In Chicago, Mrs. Clinton also engaged in a bit of class warfare, telling the assembled businesspeople, “America did not build the greatest economy in the world because we have rich people. Nearly any society has some of those.” Without exactly saying it, she clearly implied tax hikes on the rich and a large-scale redistribution program worthy of any centrally planned economy.
Hasn’t Mrs. Clinton noticed the worldwide spread of free-market capitalism that has become such an enormous wealth creator across the globe -- including Eastern Europe, India, China, and the rest of Asia? The economic growth principles of higher after-tax returns for work and investment, deregulation to limit government’s reach, and the privatization of government-run companies have become almost commonplace following the Reagan-Thatcher revolution of twenty-five years ago. But Mrs. Clinton would have us turn the clock back in ways that even her husband didn’t support. She defines her goals in terms of “a middle class life, education, health care, transportation, and retirement.” But all this is nothing more than a massive dose of government spending and regulating -- a sure prescription for humongous taxes and a declining economy.
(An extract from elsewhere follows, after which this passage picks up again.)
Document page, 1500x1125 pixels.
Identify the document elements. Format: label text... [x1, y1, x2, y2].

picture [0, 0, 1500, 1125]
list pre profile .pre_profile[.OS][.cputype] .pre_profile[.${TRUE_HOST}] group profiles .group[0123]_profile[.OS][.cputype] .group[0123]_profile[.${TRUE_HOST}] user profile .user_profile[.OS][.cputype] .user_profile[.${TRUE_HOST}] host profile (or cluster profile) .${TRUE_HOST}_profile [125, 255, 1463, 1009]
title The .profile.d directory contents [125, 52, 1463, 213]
No wonder the Chicago ballroom started to snooze. Clinton’s ideas electrified the audience about as much as a broken plug attached to an old land-line phone.
Why not employ the tax code to reward success rather than punish it? What about investor-owned savings accounts for health care, retirement, and education? Why not put pro-market consumer choice, rather than government, at the center of the 21st century economy? How about setting the fiscal stage so the non-rich can get rich?
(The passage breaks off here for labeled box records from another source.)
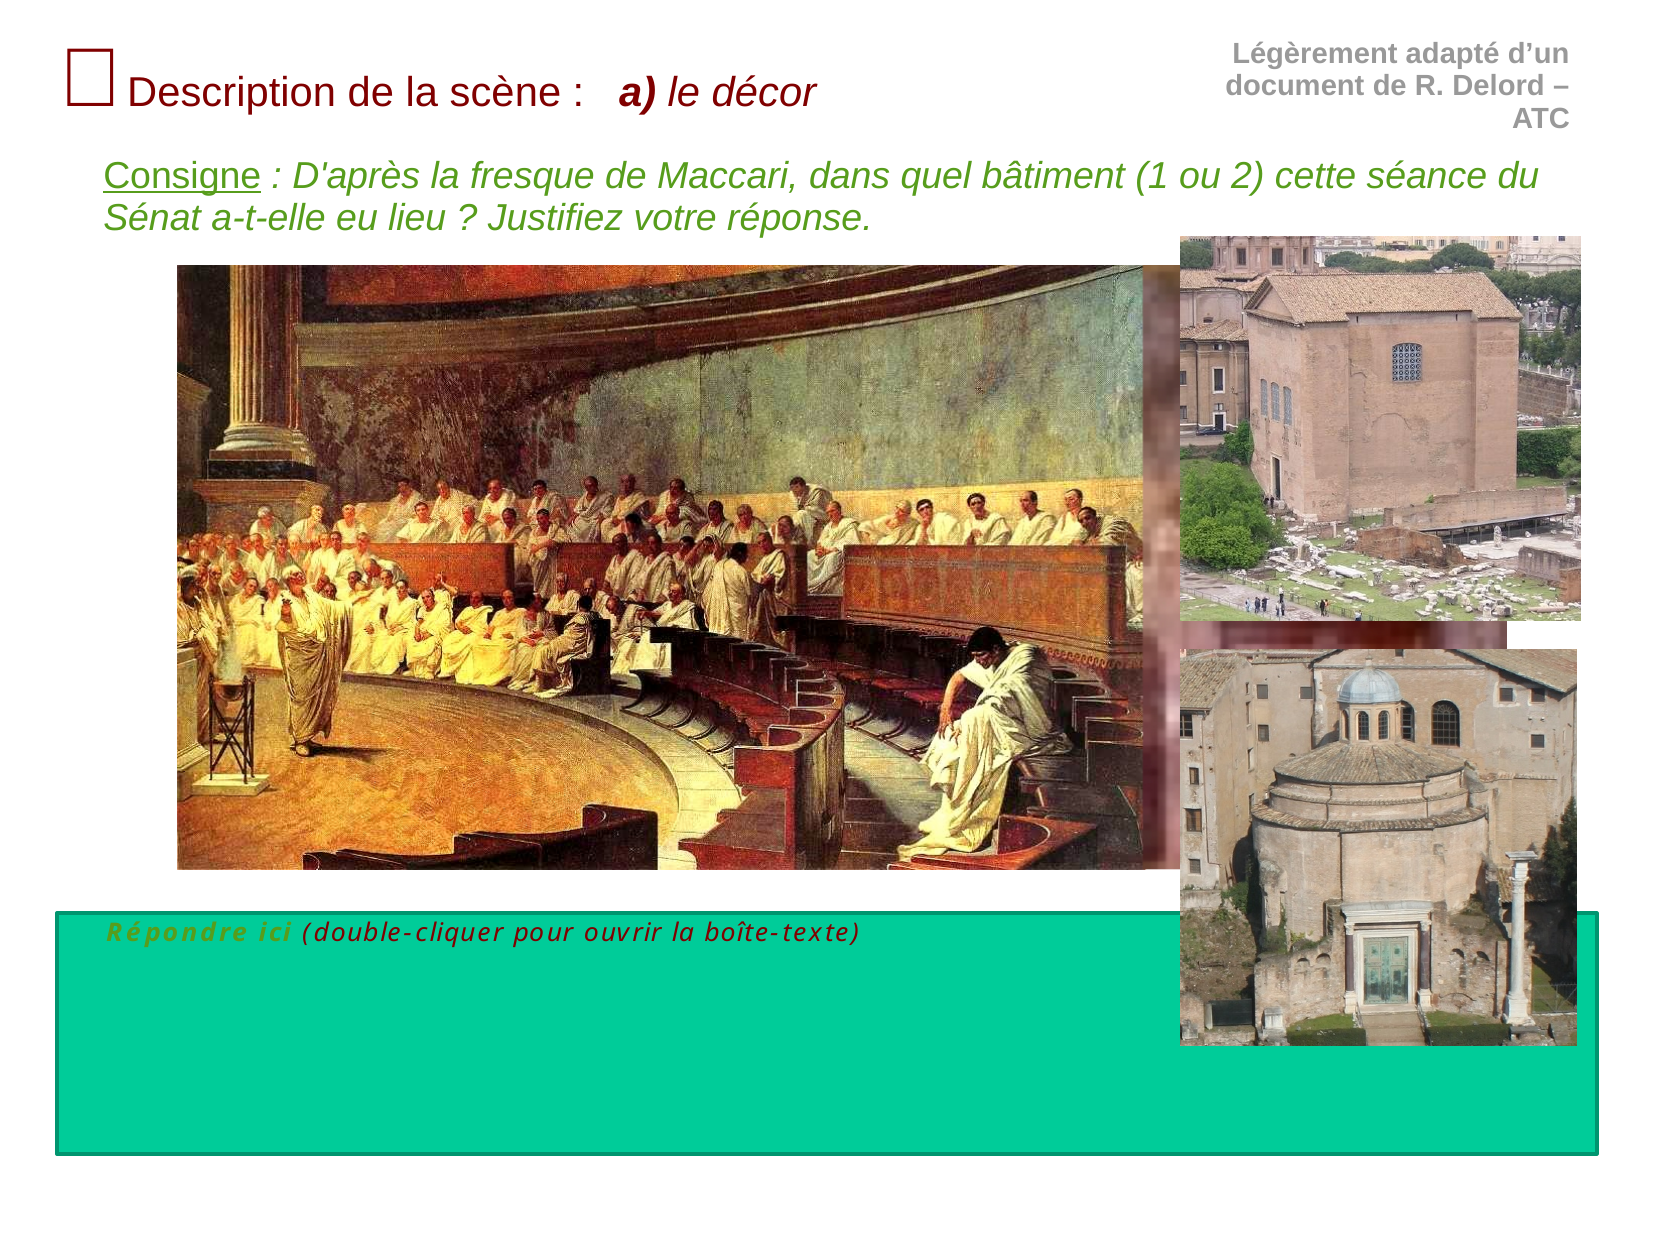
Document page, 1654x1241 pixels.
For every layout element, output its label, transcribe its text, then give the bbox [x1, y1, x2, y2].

text_box  [1476, 236, 1565, 325]
text_box  [1476, 649, 1565, 739]
text_box Consigne : D'après la fresque de Maccari, dans quel bâtiment (1 ou 2) cette séance du Sénat a-t-elle eu lieu ? Justifiez votre réponse. [88, 147, 1624, 266]
title  Description de la scène : a) le décor [59, 29, 1548, 163]
text_box Légèrement adapté d’un document de R. Delord – ATC [1210, 29, 1612, 78]
chart [59, 915, 1595, 1152]
picture [177, 236, 1581, 1046]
Two weeks ago I was in the Oval Office with President Bush and a handful of financial journalists. The president spoke to us about his growth policies and priorities, such as making tax relief permanent, keeping the tax rate on dividends and capital gains low, maintaining lean budgets, and expanding free trade.
This vision is in deep contrast to the one being set forth by Hillary Clinton. The president places the risk-taker and the entrepreneur at the center of economic growth; the presidential candidate sees government as the driving force of the economy.
It may well be that the booming American economy is still the greatest story never told. But the reality is that low-tax free-market policies are triumphing here and around the world. It makes one wonder, What planet is Hillary Clinton living on?